- **TASK REQUIREMENTS**
A) Could you retype the text on future PL/Rust security directions word for word?
B) Can you echo all of the entries with object names and pixel points line for line, leaving the pictures out?

- **TEXT**
* * * * *

These are possible future directions in adding layers of security, not currently implemented or experimented with yet.

Dynamic allocator hardening?

While PL/Rust merely interposes palloc, it... still interposes palloc. This means it can implement a "buddy allocator". Since it's possible to control the global allocator for Rust code, this can help interfere with attacks on the heap. This is likely necessary, at the cost of some runtime overhead (offset by PL/Rust precompiling code for execution speed), to buy security against any attacks that target flaws in the Rust type system when those issues are not solved. Having to do this to harden a "memory-safe" language is not unusual, and the system administrator should be aware of this when deploying PostgreSQL and consider deploying PostgreSQL with a similarly hardened allocator so that all allocations benefit from this protection, but it's not unreasonable to want a second layer for PL/Rust.

Background worker executor?

The process boundary offers a great deal of resilience against heap attacks. Background workers are separate processes, and PL/Java implementations use a similar approach of running code inside a daemon (which also takes care of compiling code). This may trade off a lot of performance gains from PL/Rust's overall approach, but it still may be worth it.

* * * * *

- **EXTRACTED DATA**

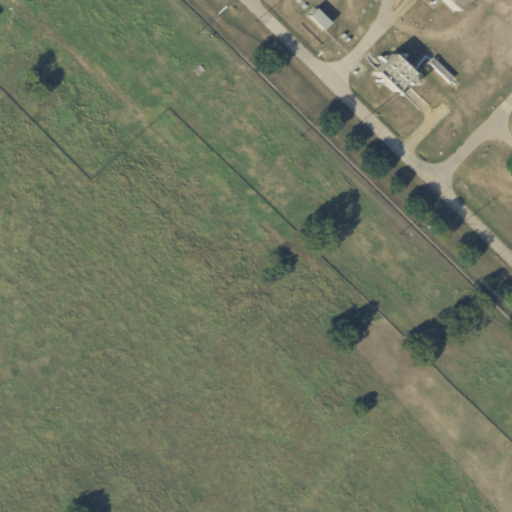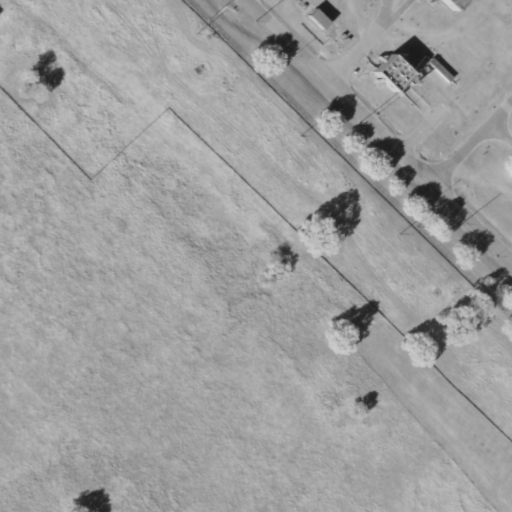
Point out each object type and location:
building: (452, 4)
building: (450, 5)
building: (320, 21)
road: (364, 43)
building: (440, 71)
building: (200, 72)
building: (391, 73)
building: (392, 73)
road: (425, 101)
wastewater plant: (403, 102)
road: (428, 126)
road: (379, 129)
road: (502, 131)
road: (472, 142)
road: (480, 173)
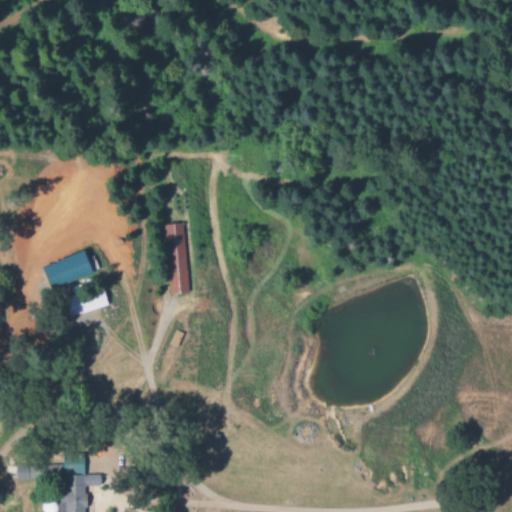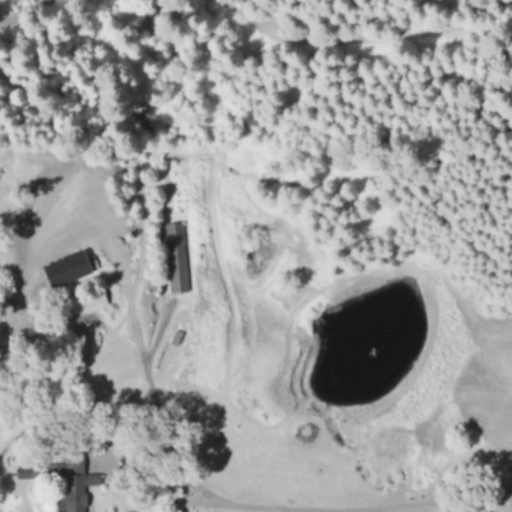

* * * * *

- **SOLUTIONS TO THE PROBLEMS**
A)
These are possible future directions in adding layers of security, not currently implemented or experimented with yet.

Dynamic allocator hardening?

While PL/Rust merely interposes palloc, it... still interposes palloc. This means it can implement a "buddy allocator". Since it's possible to control the global allocator for Rust code, this can help interfere with attacks on the heap. This is likely necessary, at the cost of some runtime overhead (offset by PL/Rust precompiling code for execution speed), to buy security against any attacks that target flaws in the Rust type system when those issues are not solved. Having to do this to harden a "memory-safe" language is not unusual, and the system administrator should be aware of this when deploying PostgreSQL and consider deploying PostgreSQL with a similarly hardened allocator so that all allocations benefit from this protection, but it's not unreasonable to want a second layer for PL/Rust.

Background worker executor?

The process boundary offers a great deal of resilience against heap attacks. Background workers are separate processes, and PL/Java implementations use a similar approach of running code inside a daemon (which also takes care of compiling code). This may trade off a lot of performance gains from PL/Rust's overall approach, but it still may be worth it.

B)
Point out each object type and location:
building: (452, 4)
building: (450, 5)
building: (320, 21)
road: (364, 43)
building: (440, 71)
building: (200, 72)
building: (391, 73)
building: (392, 73)
road: (425, 101)
wastewater plant: (403, 102)
road: (428, 126)
road: (379, 129)
road: (502, 131)
road: (472, 142)
road: (480, 173)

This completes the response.